Kyle Waide, CEO of the Atlanta Community Food Bank, among the largest in the nation, agrees. “The pandemic has increased the demand for food assistance in communities that were already struggling, especially for people of color and low-income working families,” he said. “Half the people who come to our food pantry are there for the first time.”
Zuani Villarreal, communications director for Feeding America, a nationwide network of more than 200 food banks, says there has been an approximately 60% increase in the number of people leaning on food banks.
“There are a lot of people who are barely making ends meet, and they need a little extra help to put food on the table,” Villarreal said. “Food banks are scrambling to meet the increasing demand for donations of food.”
Luis Guardia, president of the Food Research and Action Center, says food banks are doing the best they can. “But the system is not designed to feed so many people.”
There has been in Atlanta “a 70% increase in the amount of food we’re providing,” Waide said. His group, which often receives donations from grocery stores and food shortages, has led the food bank to purchasing supplies from wholesalers and manufacturers, increasing costs of feeding the downtrodden, as well as the amount of time it takes to receive food.
As executive director with the Salvation Army in Detroit, Michigan, Jamie Winkler has watched the food bank system there become overwhelmed with how many people need food in the low-income neighborhoods of a city that is already challenged by urban decay and poverty.

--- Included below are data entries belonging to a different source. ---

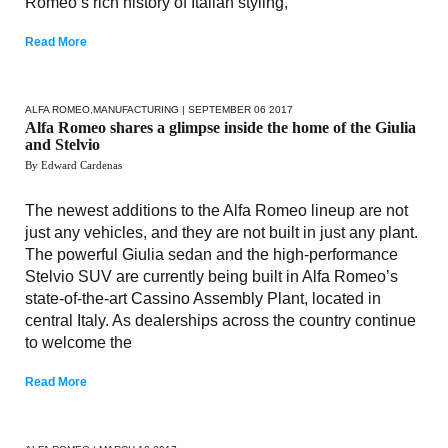
Romeo’s rich history of Italian styling,
Read More
ALFA ROMEO
,
MANUFACTURING
| SEPTEMBER 06 2017
Alfa Romeo shares a glimpse inside the home of the Giulia
and Stelvio
By Edward Cardenas
The newest additions to the Alfa Romeo lineup are not
just any vehicles, and they are not built in just any plant.
The powerful Giulia sedan and the high-performance
Stelvio SUV are currently being built in Alfa Romeo’s
state-of-the-art Cassino Assembly Plant, located in
central Italy. As dealerships across the country continue
to welcome the
Read More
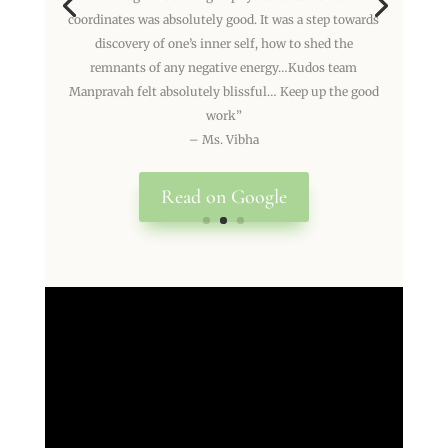
coordinates was absolutely good. It was a step towards
discovery of one’s inner self, how to shed the
remnants of any negative energy…Kudos team
Manpravah felt absolutely blissful… Keep up the good
work”
– Ms. Vibha
Read on Google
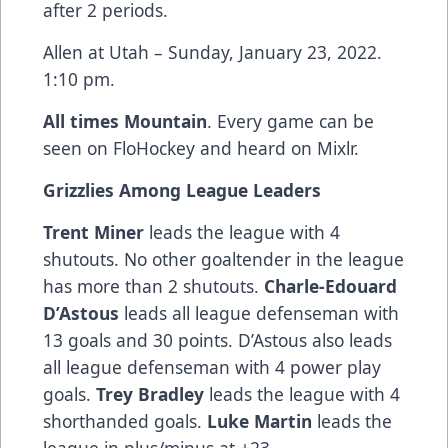
after 2 periods.
Allen at Utah – Sunday, January 23, 2022.
1:10 pm.
All times Mountain
. Every game can be
seen on FloHockey and heard on Mixlr.
Grizzlies Among League Leaders
Trent Miner
leads the league with 4
shutouts. No other goaltender in the league
has more than 2 shutouts.
Charle-Edouard
D’Astous
leads all league defenseman with
13 goals and 30 points. D’Astous also leads
all league defenseman with 4 power play
goals.
Trey Bradley
leads the league with 4
shorthanded goals.
Luke Martin
leads the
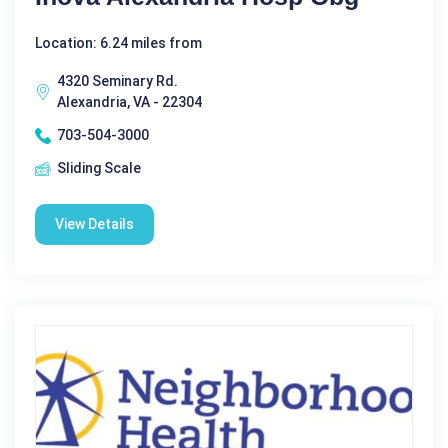
Location: 6.24 miles from
4320 Seminary Rd.
Alexandria, VA - 22304
703-504-3000
Sliding Scale
View Details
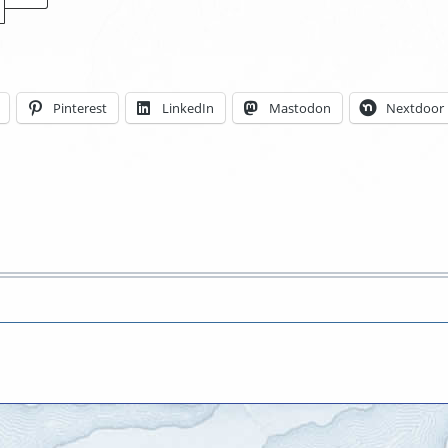
Locations
Pinterest
LinkedIn
Mastodon
Nextdoor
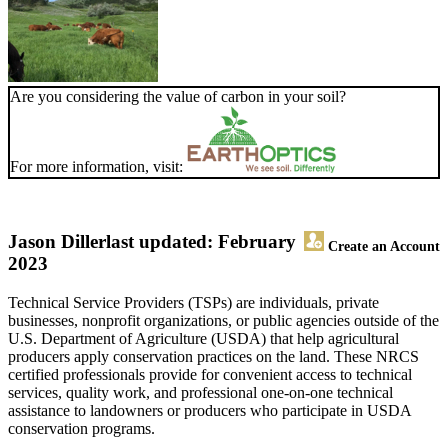
Are you considering the value of carbon in your soil?
For more information, visit:
Jason Diller
last updated: February
Create an Account
2023
Technical Service Providers (TSPs) are individuals, private
businesses, nonprofit organizations, or public agencies outside of the
U.S. Department of Agriculture (USDA) that help agricultural
producers apply conservation practices on the land. These NRCS
certified professionals provide for convenient access to technical
services, quality work, and professional one-on-one technical
assistance to landowners or producers who participate in USDA
conservation programs.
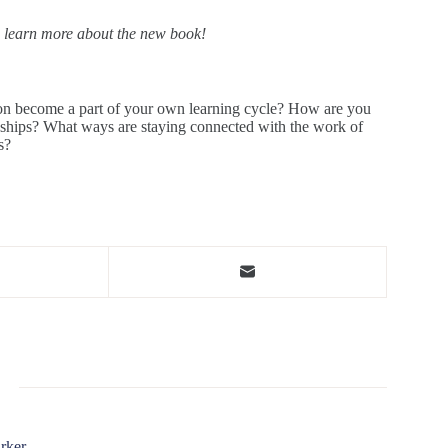
o learn more about the new book!
tion become a part of your own learning cycle? How are you
ionships? What ways are staying connected with the work of
s?
rker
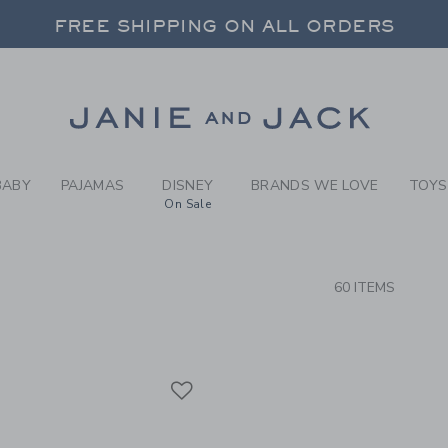
RCH RESULTS
-
BRAND
FREE SHIPPING ON ALL ORDERS
 20% OFF SALE STYLES + UP TO 60% OF
SELECT CONTROL TO CHANGE COUNTRY, SITE AND CONTENT LANGUAGE. SELECTED COUNTRY: US.
Link
FREE SHIPPING ON ALL ORDERS
BABY
PAJAMAS
DISNEY
BRANDS WE LOVE
TOYS
On Sale
CTS
60 ITEMS
Link
Link
Link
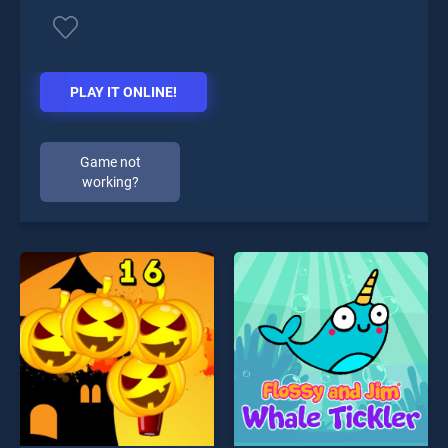
PLAY IT ONLINE!
Game not
working?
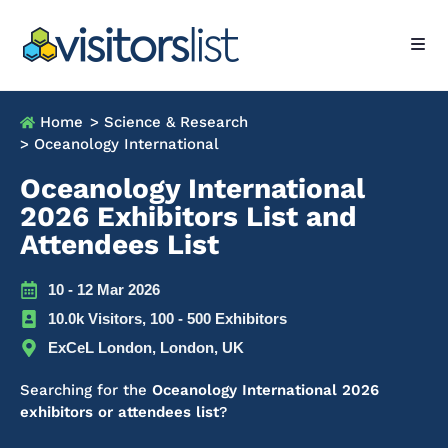
Home
> Science & Research
> Oceanology International
Oceanology International
2026 Exhibitors List and
Attendees List
10 - 12 Mar 2026
10.0k Visitors, 100 - 500 Exhibitors
ExCeL London, London, UK
Searching for the
Oceanology International 2026
exhibitors or attendees list
?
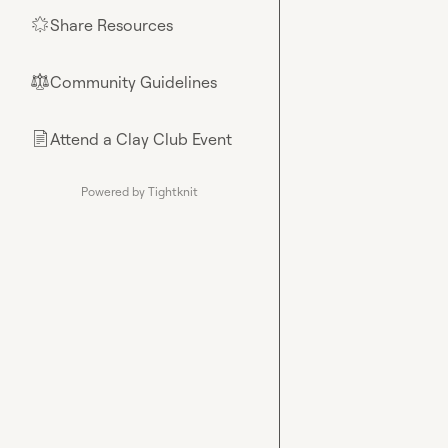
Share Resources
🌟
Community Guidelines
⚖︎
Attend a Clay Club Event
📄
Powered by Tightknit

“A lot of people lost their jobs, and some of them became homeless,” he said. “And families are finding it difficult to feed their children, since they can’t get free meals at school anymore because they are closed due to the pandemic.”
Winkler said the Salvation Army drives “bread trucks” around the low-income neighborhoods offering soup, sandwiches, and hot meals.
Wilson, of the abovementioned High Plains Food Bank in Amarillo, said his group can get food to people in the city. But, the rural area outside Amarillo is more challenging because the average distance between towns is 48 kilometers.
Alaska, too, has seen spiking demand by the need for food, arising in part due to a depressed tourist industry. “Tourism is a huge part of our economy,” said Cara Durr, director of public engagement at the Food Bank of Alaska in Anchorage. “Cruise ships were canceled, and many people didn’t come for vacation.”
Posing challenges, the only way to get food to the remote parts of the state is by air. “We are the only food bank in the country that delivers food by plane. Some native villages may have just a couple hundred people, and it’s challenging and expensive to get food to them,” she said.
Yolanda Thompson set up a small food pantry in front of her Alexandria, Virginia home. With the help of family, friends, and a local nonprofit, she buys groceries–such as fresh vegetables, flour, and rise– for low-income, unemployed or underemployed neighbors
Mirna Nolasco, who arrived at Thompson’s house with her baby, said the additional food is “a blessing to my family.”